## Consegna scritta A:
Nel brano sui calciatori sudafricani, in quale squadra e in quale serie finì Phil Masinga?
## Consegna scritta B:
Prosegui il brano sui calciatori sudafricani, riprendendo subito dopo la sua ultima frase.

═════ Brano dell'esercizio ═════

Articoli con tag: Zeman

Mark Fish: lo psicologo assonnato

Mi ispiro a Baresi. Somiglio a Desailly


La moda delle Vuvuzela è stata un tormento. Soprattutto per le nostre povere orecchie al mondiale sudafricano del 2010. Eppure non è stata l’unica cosa che l’Italia ha importato dal paese più a Sud del continente Nero. Qualche anno prima, nell’estate del 96, alcuni dirigenti delle società italiane puntarono i riflettori sui Bafana Bafana ( i nostri ragazzi), cioè sulla nazionale di calcio del Sudafrica, fresca vincitrice della Coppa continentale. Sia chiaro, non  fu un successo epico come quello degli Spingbok al mondiale di Rugby nel ’95. Tanto che sull’impresa calcistica non è mai stato prodotto un film come Invictus. Eppure i nostri talent-scout intravidero del talento fra i ragazzi che formavano quella squadra, nata sulle ceneri dell’apartheid e della lunga esclusione dalle competizioni, imposta dalla Fifa negli anni 60. Tre giocatori su tutti colpirono gli osservatori: Phil Masinga, Marc Fish e Eric Tinkler. Il primo finì in B alla Salernitana, gli altri due alla Lazio e al Cagliari.

═════ Elenco fornito ═════

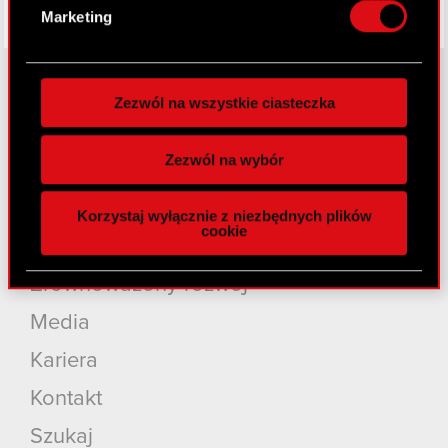
osobiste dane są przetwarzane oraz ustaw własne
Marketing
preferencje w
sekcji szczegółów
. W Deklaracji
plików cookie możesz zmienić lub wycofać swoją
zgodę w dowolnej chwili.
Zezwól na wszystkie ciasteczka
Wykorzystujemy pliki cookie do
O CD PROJEKT
spersonalizowania treści i reklam, aby oferować
Zezwól na wybór
Grupa Kapitałowa
funkcje społecznościowe i analizować ruch w
naszej witrynie. Informacje o tym, jak korzystasz
Nasz biznes
Korzystaj wyłącznie z niezbędnych plików
z naszej witryny, udostępniamy partnerom
cookie
społecznościowym, reklamowym i analitycznym.
Inwestorzy
Partnerzy mogą połączyć te informacje z innymi
Zrównoważony rozwój
danymi otrzymanymi od Ciebie lub uzyskanymi
podczas korzystania z ich usług. Kontynuując
Media
korzystanie z naszej witryny, zgadasz się na
Kariera
używanie plików cookie.
Kontakt
Szukaj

═════

## Risposta A:
Alla Salernitana, in serie B.

## Risposta B:
Mark Fish era il capitano della nazionale. Ed era un difensore centrale promettente. Ma si ritrovò a giocare nella Lazio di Zeman, non proprio l’ideale per chi ricopriva quel ruolo. Senza dimenticare i problemi di ambientamento per un ragazzone sudafricano di 22 anni. Addirittura una volta non si presentò all’allenamento. Stava dormendo beato a casa.  Ma il jet-lag non c’entrava niente. Semplicemente Fish si era dimenticato di regolare la sveglia. Se la cavò con una multa. Dopo tutto era un sonnellino innocente. Il problema è che si addormentava anche in campo e nell’uno contro uno veniva sistematicamente bruciato dagli attaccanti avversari. Troppo alto(1,92) e troppo lento per il nostro calcio. Questa era la sentenza dopo due mesi in Italia.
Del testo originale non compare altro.